** Travail à faire **
1. Résumez le texte d'étude en deux phrases.
2. Recopiez fidèlement, dans le texte d'étude, tout ce qui va de "Pourtant ses souvenirs" jusqu'à "sera pas repoussé.".

** Texte d'étude **
%%

Pourtant ses souvenirs sont on ne peut plus nets : « J’ai revu une scène d’une violence inouïe, et un homme auquel je n’avais pas pensé depuis 32 ans. C’est comme si j’avais une caméra, je voyais les détails vestimentaires, physiques, géographiques, comme si je revivais la réalité de la scène », racontait-elle au micro de France info le 6 novembre dernier. « Une amnésie traumatique est quelque chose de classique car le cerveau d’un enfant ne peut pas digérer la violence d’un tel abus », ajoute-t-elle. La Cour de cassation devait décider aujourd’hui si oui ou non, le coupable présumé du viol de Cécile pourrait être jugé 30 ans après les faits : la réponse, négative a été donnée en début d'après-midi. le délai de prescription ne sera pas repoussé.

%%

** Les données **

%%

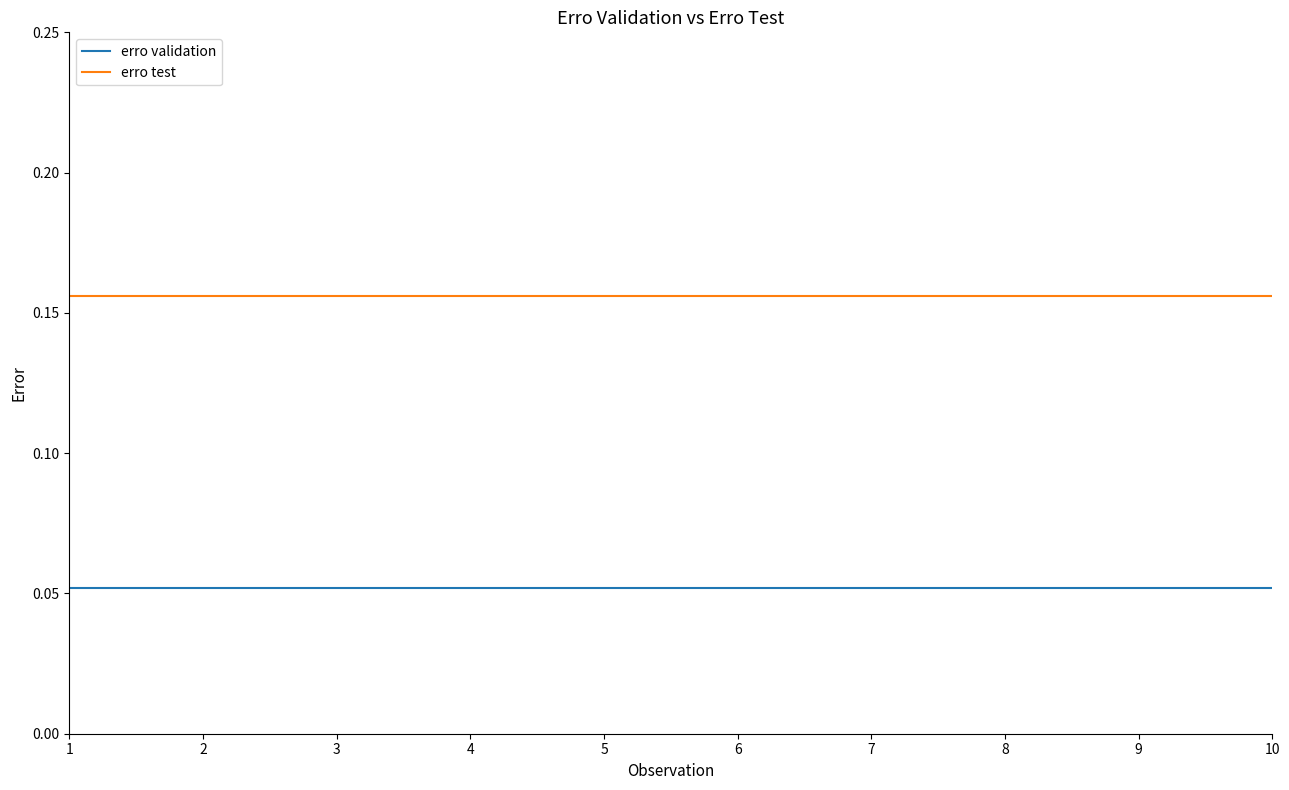

True or false: erro test and erro validation cross at least once.

False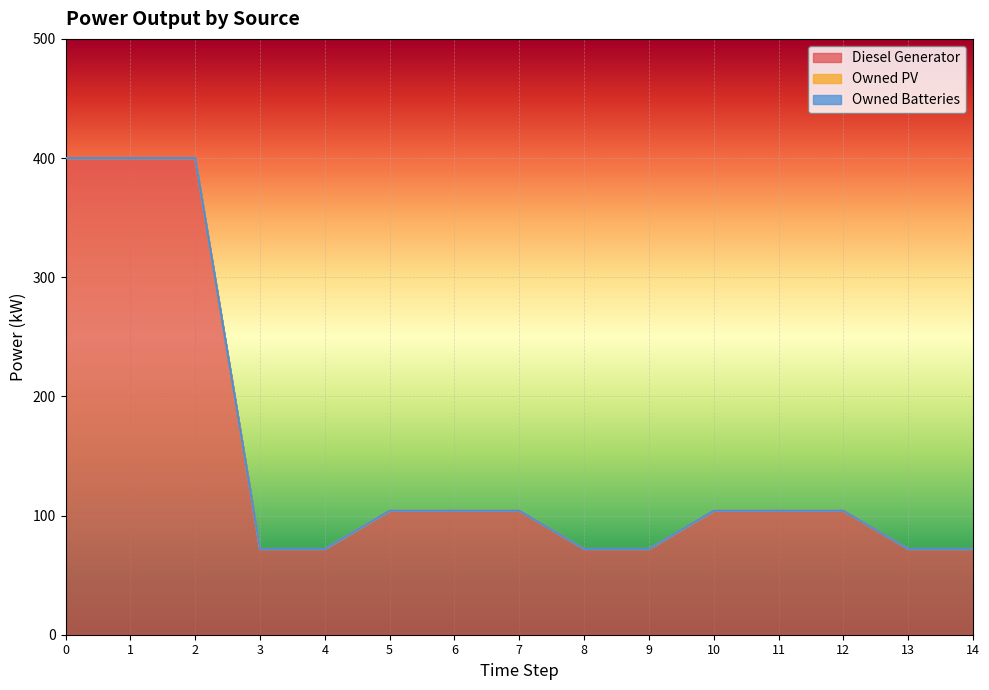

Between 0 and 2, which series saw the biggest shift?

Diesel Generator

%%

** Résultats dans l'ordre **
1. Une femme raconte avoir revu avec une grande netteté une scène d'une violence inouïe et un homme auquel elle n'avait pas pensé depuis 32 ans, et elle ajoute qu'une amnésie traumatique est classique, car le cerveau d'un enfant ne peut pas digérer la violence d'un tel abus. La Cour de cassation a répondu par la négative à la question de savoir si le coupable présumé du viol de Cécile pourrait être jugé 30 ans après les faits, si bien que le délai de prescription ne sera pas repoussé.

2.
Pourtant ses souvenirs sont on ne peut plus nets : « J’ai revu une scène d’une violence inouïe, et un homme auquel je n’avais pas pensé depuis 32 ans. C’est comme si j’avais une caméra, je voyais les détails vestimentaires, physiques, géographiques, comme si je revivais la réalité de la scène », racontait-elle au micro de France info le 6 novembre dernier. « Une amnésie traumatique est quelque chose de classique car le cerveau d’un enfant ne peut pas digérer la violence d’un tel abus », ajoute-t-elle. La Cour de cassation devait décider aujourd’hui si oui ou non, le coupable présumé du viol de Cécile pourrait être jugé 30 ans après les faits : la réponse, négative a été donnée en début d'après-midi. le délai de prescription ne sera pas repoussé.